▸ **Requirement**
Starting at the first line and ending at the one with "left front paw: (418, 312)", give the lines of the listing again exactly, and nothing else; skip the pictures.

▸ **Records for processing**
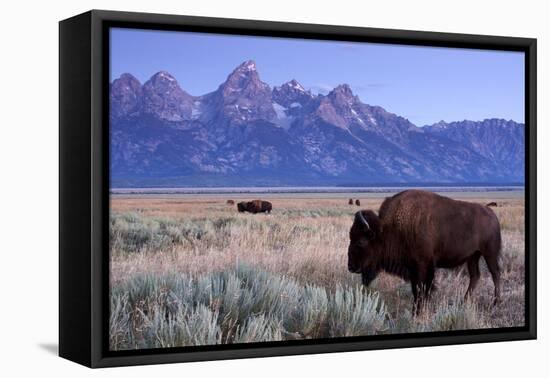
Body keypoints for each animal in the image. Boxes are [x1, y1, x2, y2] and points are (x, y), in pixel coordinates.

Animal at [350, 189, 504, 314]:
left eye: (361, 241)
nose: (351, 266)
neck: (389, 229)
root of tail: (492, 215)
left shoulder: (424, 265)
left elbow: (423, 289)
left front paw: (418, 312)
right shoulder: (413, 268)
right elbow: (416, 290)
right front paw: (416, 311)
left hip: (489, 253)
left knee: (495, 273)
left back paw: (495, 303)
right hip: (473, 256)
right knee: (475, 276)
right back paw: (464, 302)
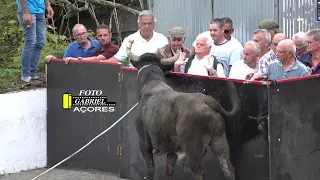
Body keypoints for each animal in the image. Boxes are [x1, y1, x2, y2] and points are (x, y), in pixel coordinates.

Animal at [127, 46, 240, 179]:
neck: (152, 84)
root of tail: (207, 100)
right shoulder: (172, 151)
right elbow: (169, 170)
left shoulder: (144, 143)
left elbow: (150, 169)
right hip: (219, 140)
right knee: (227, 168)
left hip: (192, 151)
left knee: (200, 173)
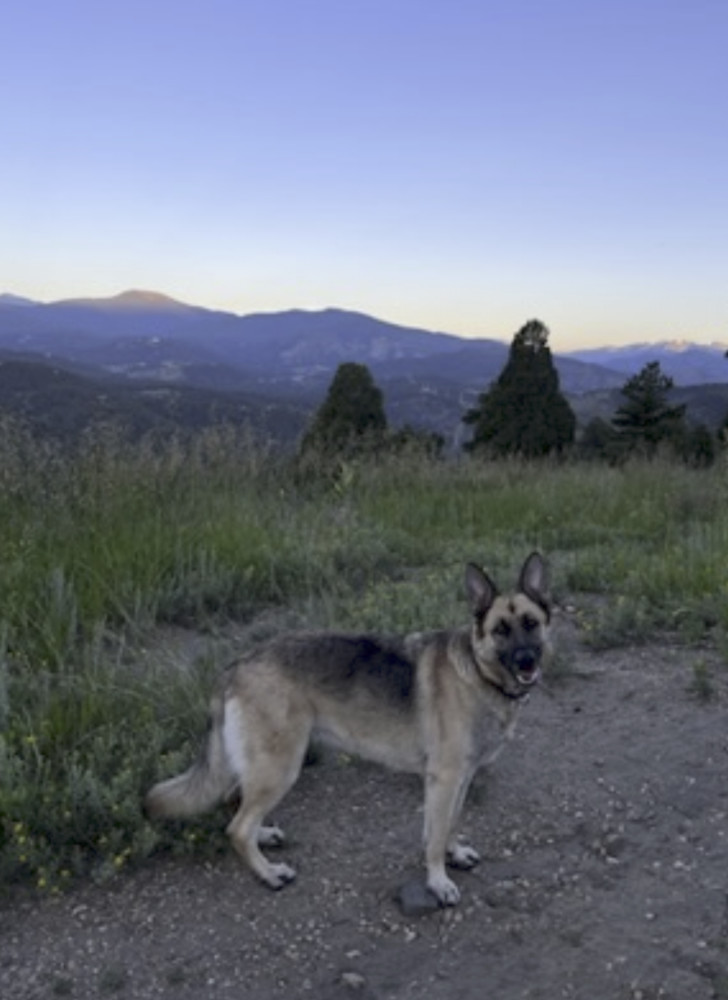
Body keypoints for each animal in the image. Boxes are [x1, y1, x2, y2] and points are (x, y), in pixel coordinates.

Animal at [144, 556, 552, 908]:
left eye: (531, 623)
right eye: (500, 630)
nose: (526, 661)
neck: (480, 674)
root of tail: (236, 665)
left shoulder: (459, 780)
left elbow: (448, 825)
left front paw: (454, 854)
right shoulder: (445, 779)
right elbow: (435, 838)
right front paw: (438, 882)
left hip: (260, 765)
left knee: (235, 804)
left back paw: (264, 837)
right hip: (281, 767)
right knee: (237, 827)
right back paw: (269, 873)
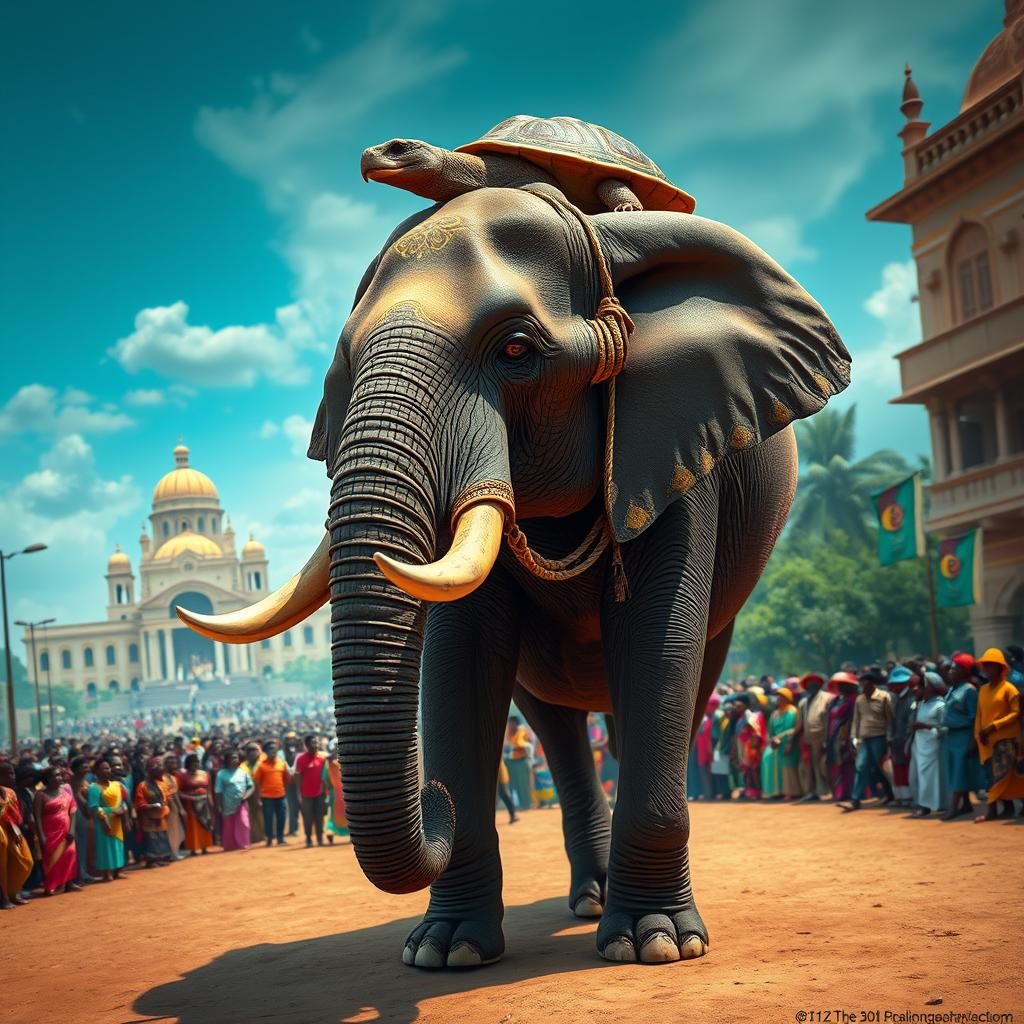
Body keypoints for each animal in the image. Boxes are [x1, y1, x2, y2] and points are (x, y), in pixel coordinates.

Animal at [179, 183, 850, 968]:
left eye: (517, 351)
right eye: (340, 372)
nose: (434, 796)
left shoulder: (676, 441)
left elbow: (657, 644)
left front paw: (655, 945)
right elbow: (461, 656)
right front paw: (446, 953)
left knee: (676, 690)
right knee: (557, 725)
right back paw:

▸ **Written answer**
Body keypoints for each animal in the image. Boxes are [x1, y1, x2, y2] and points are (x, y), in pixel coordinates.

Animal at [350, 189, 504, 314]:
left eye: (361, 241)
nose: (351, 266)
neck: (389, 229)
root of tail: (492, 215)
left shoulder: (424, 265)
left elbow: (423, 289)
left front paw: (418, 312)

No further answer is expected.